[Directions for this task]: Go through the following data and transcribe exactly the stretch of lines from the one holding "middle pip: (374, 477)" to the one holding "wrist: (390, 285)", both included.

[Stored data]:
_ _ _ _ _

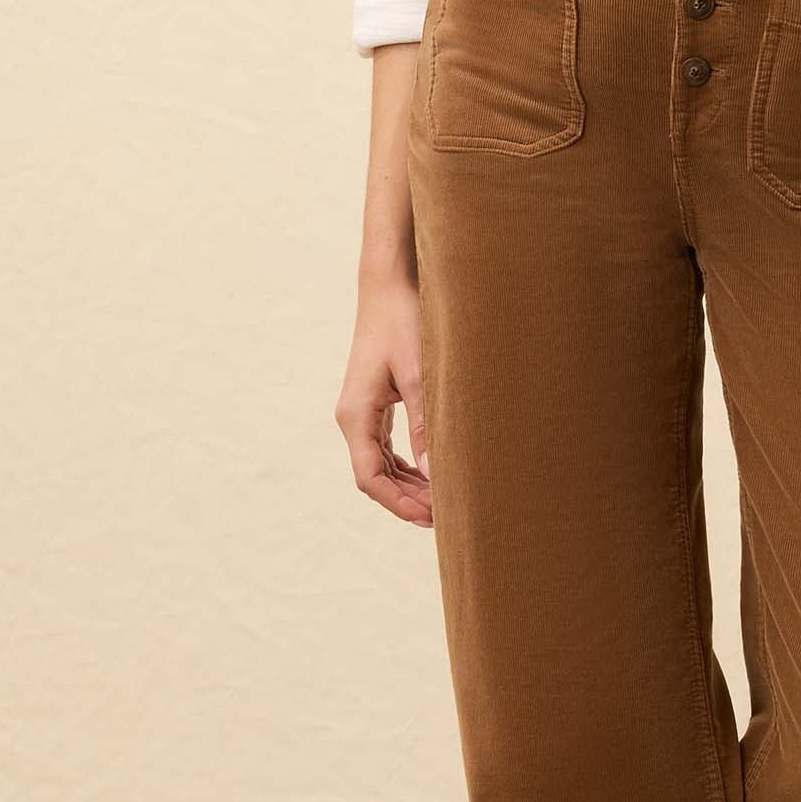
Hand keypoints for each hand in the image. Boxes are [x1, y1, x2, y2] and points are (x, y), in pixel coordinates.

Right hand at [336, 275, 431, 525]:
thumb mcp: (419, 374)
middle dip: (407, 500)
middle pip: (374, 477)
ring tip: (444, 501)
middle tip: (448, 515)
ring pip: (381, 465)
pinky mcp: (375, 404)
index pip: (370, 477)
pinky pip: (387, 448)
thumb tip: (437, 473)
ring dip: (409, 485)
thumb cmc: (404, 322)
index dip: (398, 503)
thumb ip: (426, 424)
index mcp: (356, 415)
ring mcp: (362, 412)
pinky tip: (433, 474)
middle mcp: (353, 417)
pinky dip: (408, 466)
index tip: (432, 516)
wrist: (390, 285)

_ _ _ _ _

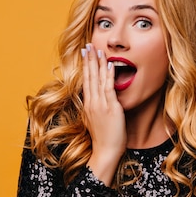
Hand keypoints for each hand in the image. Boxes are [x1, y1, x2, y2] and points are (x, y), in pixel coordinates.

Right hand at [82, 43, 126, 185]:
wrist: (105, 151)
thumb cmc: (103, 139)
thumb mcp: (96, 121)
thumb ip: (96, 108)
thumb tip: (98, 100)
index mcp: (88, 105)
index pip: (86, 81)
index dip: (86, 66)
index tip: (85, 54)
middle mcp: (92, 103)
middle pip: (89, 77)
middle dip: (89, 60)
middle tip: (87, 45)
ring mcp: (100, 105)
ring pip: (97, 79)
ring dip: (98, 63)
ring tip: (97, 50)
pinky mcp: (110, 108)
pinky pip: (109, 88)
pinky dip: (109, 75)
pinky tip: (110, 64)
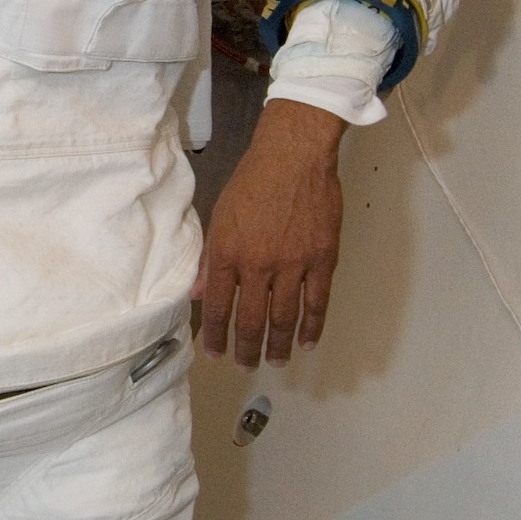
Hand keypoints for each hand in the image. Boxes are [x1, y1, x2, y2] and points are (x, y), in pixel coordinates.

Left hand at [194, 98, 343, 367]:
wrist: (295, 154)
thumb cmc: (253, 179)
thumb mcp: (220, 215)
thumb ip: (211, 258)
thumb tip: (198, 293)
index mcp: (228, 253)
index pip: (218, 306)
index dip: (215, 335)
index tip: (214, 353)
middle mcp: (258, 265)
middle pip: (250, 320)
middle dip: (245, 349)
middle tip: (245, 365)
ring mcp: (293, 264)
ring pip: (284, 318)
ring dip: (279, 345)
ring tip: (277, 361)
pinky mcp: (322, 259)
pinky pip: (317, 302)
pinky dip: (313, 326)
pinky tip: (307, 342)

_ _ _ _ _

[Answer]:
middle pip: (374, 477)
ring tip: (444, 501)
middle tip: (448, 515)
ring pip: (381, 465)
pinky mcp: (375, 404)
index pip: (370, 477)
pinky pip: (387, 448)
thumb tip: (437, 473)
ring dip: (409, 485)
thumb cmc: (404, 322)
index dip: (398, 503)
thumb ip: (426, 424)
index mcp: (356, 415)
ring mcp: (362, 412)
pinky tip: (433, 474)
middle mcp: (353, 417)
pinky dip: (408, 466)
index tip: (432, 516)
wrist: (390, 285)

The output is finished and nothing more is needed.